Von Holden waited for Scholl to hang up, then set the plastic case in front of him and opened it. Inside was a small playback machine and the tapes of the conversations the Berlin sector had recorded.
“They have the complete guest list and a detailed dossier on Lybarger. They know about Salettl. Furthermore, McVey has arranged to have the cardinal of Los Angeles call you sometime this morning to request you meet with him at Charlottenburg this evening, one hour prior to when the guests will arrive. He knows you will be distracted and is counting on that for purposes of interrogation.”
Ignoring the others, Scholl took the transcripts and studied them. When he finished, he handed them to Goetz, then pulled on the headset and listened to the tapes, fast-forwarding through them just enough to pick up excerpts.
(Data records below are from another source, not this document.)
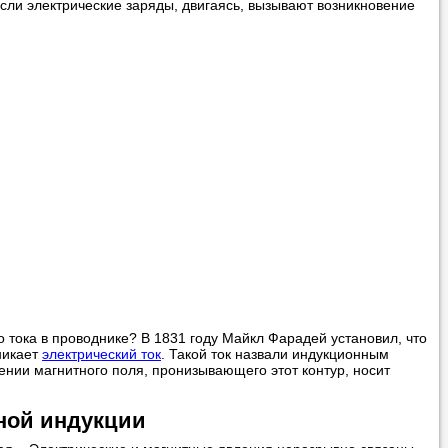
 если электрические заряды, двигаясь, вызывают возникновение
вонить нам, и
ования.
 пожелания»
ти
самого
о тока в проводнике? В 1831 году Майкл Фарадей установил, что
никает
электрический ток
. Такой ток назвали индукционным
ении магнитного поля, пронизывающего этот контур, носит
ной индукции
 справляется со
 язык с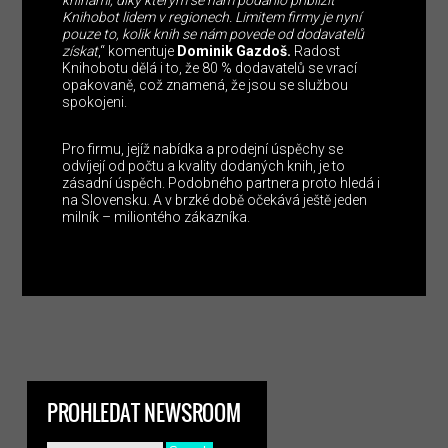
Knihobot lidem v regionech. Limitem firmy je nyní
pouze to, kolik knih se nám povede od dodavatelů
získat
,“ komentuje
Dominik Gazdoš.
Radost
Knihobotu dělá i to, že 80 % dodavatelů se vrací
opakovaně, což znamená, že jsou se službou
spokojeni.
Pro firmu, jejíž nabídka a prodejní úspěchy se
odvíjejí od počtu a kvality dodaných knih, je to
zásadní úspěch. Podobného partnera proto hledá i
na Slovensku. A v brzké době očekává ještě jeden
milník – miliontého zákazníka.
PROHLEDAT NEWSROOM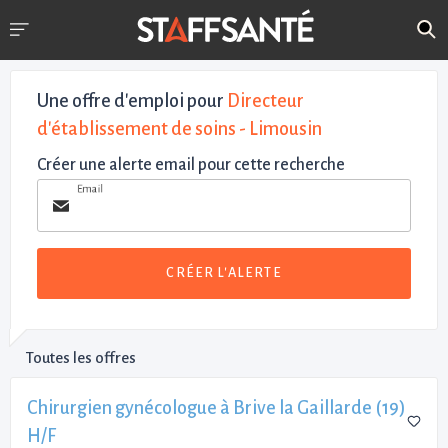
Une offre d'emploi pour
Directeur
d'établissement de soins - Limousin
Créer une alerte email pour cette recherche
Email
CRÉER L'ALERTE
Toutes les offres
Chirurgien gynécologue à Brive la Gaillarde (19)
H/F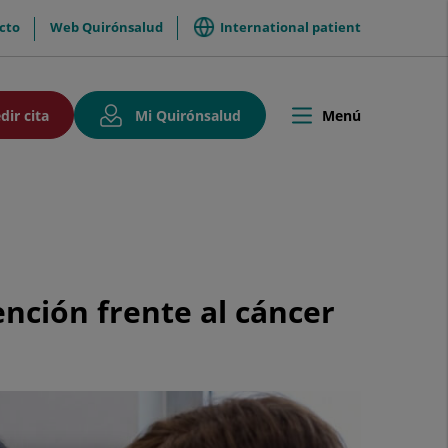
International patient
cto
Web Quirónsalud
so
Este
Este
dir cita
Mi Quirónsalud
Menú
Toggle
enlace
enlace
navigation
se
se
abrirá
abrirá
en
en
una
una
ventana
ventana
ación
nueva.
nueva.
ención frente al cáncer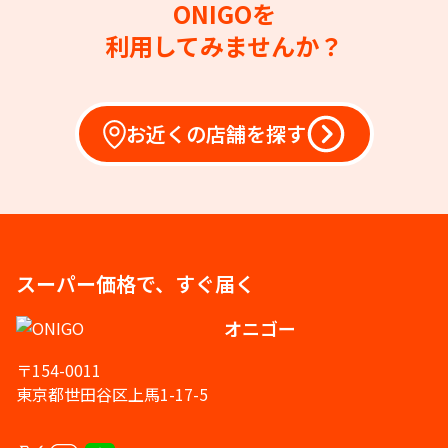
ONIGOを
利用してみませんか？
お近くの店舗を探す
スーパー価格で、すぐ届く
オニゴー
〒154-0011
東京都世田谷区上馬1-17-5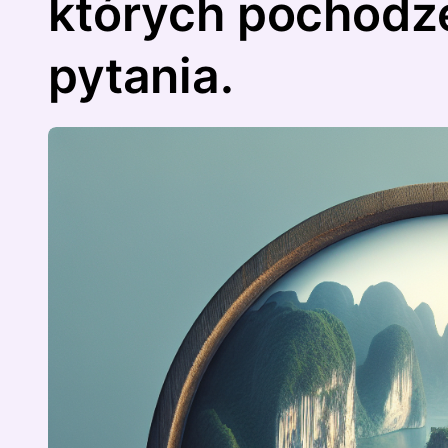
których pochodze
pytania.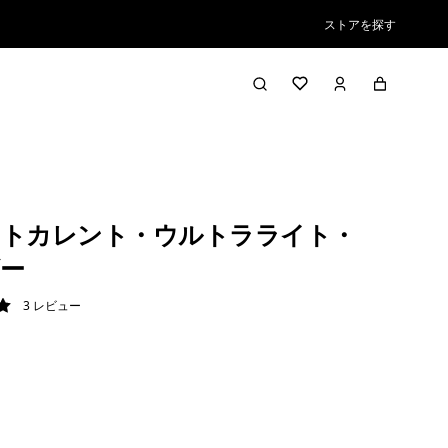
ストアを探す
フトカレント・ウルトラライト・
ー
3
レビュー
/ 5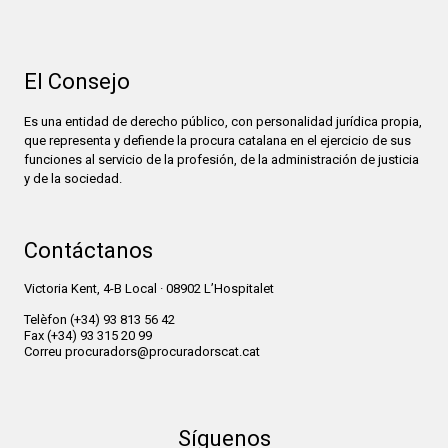
El Consejo
Es una entidad de derecho público, con personalidad jurídica propia,
que representa y defiende la procura catalana en el ejercicio de sus
funciones al servicio de la profesión, de la administración de justicia
y de la sociedad.
Contáctanos
Victoria Kent, 4-B Local · 08902 L’Hospitalet
Telèfon
(+34) 93 813 56 42
Fax
(+34) 93 315 20 99
Correu
procuradors@procuradorscat.cat
Síguenos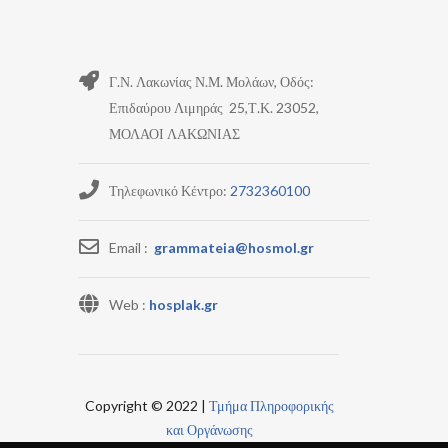
Γ.Ν. Λακωνίας Ν.Μ. Μολάων, Οδός:
Επιδαύρου Λιμηράς 25,Τ.Κ. 23052,
ΜΟΛΑΟΙ ΛΑΚΩΝΙΑΣ
Τηλεφωνικό Κέντρο:
2732360100
Email :
grammateia@hosmol.gr
Web :
hosplak.gr
Copyright © 2022 |
Τμήμα Πληροφορικής
και Οργάνωσης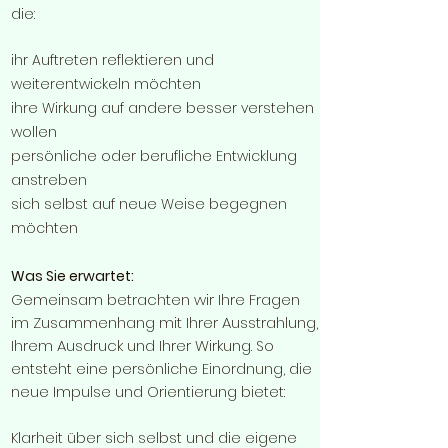
die:
ihr Auftreten reflektieren und
weiterentwickeln möchten
ihre Wirkung auf andere besser verstehen
wollen
persönliche oder berufliche Entwicklung
anstreben
sich selbst auf neue Weise begegnen
möchten
Was Sie erwartet:
Gemeinsam betrachten wir Ihre Fragen
im Zusammenhang mit Ihrer Ausstrahlung,
Ihrem Ausdruck und Ihrer Wirkung.
So
entsteht eine persönliche Einordnung, die
neue Impulse und Orientierung bietet:
Klarheit über sich selbst und die eigene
Finally, he clicked off the machine and removed the headset.
“All they have done, Pascal, is precisely what I anticipated. Using their resources and predictabl
e pathways to gather information about my business here in Berlin and then arranging a way to meet with me. That they know about Mr. Lybarger and Doctor Salettl, that they have the guest list even, is meaningless. However, now that we know for certain they are coming, we shall do what we want.”
Goetz looked up from the transcripts. He didn’t like what he was reading or hearing. “Erwin, you’re not gonna whack’ em? Three detectives and a doctor?”
“Something like that, Mr. Goetz. Why, is it a problem?”
“Problem? For Chrissakes, Bad Godesberg has the guest list. You knock these guys off, you get the whole goddamn federal police involved, what the fuck is that? You want them to start sticking their fucking noses up everybody’s asshole?”
Von Holden said nothing. How Americans loved the ugly vernacular, no matter who they were.
“Mr. Goetz,” Scholl said quietly. “Tell me how the federal police will become involved. What would they have to report? A middle-aged man recovered from a grave illness gives a mildly rousing, but in essence boring, speech to a hundred sleepy well-wishers at Charlottenburg and then everyone goes home. Germany is a free country for its citizens to do in and believe as they please.”
“But you still got three dead cops and a dead doctor Who put them onto this in the first place. What’re they fuckin’ gonna do about that, let it ride?”
“Mr. Goetz. The gentlemen in question, like you and Von Holden and myself, are in a major European city filled with any number of ambitious and nefarious people. Before the day’s end Detective McVey and his friends will find themselves in a situation wholly untraceable to the Organization. And when the authorities begin to put it together they will be quite surprised to find that these seemingly outstanding citizens have quite sordid, interconnected pasts, filled with dark and private secrets they successfully kept hidden from families and co-workers. In essence, not the kind of men who should be point accusing fingers at figures like myself or one hundred of Germany’s most respected friends and citizens, unless, of course, it were to be for private gain, for instance through blackmail or extortion. Am I not right, Pascal?”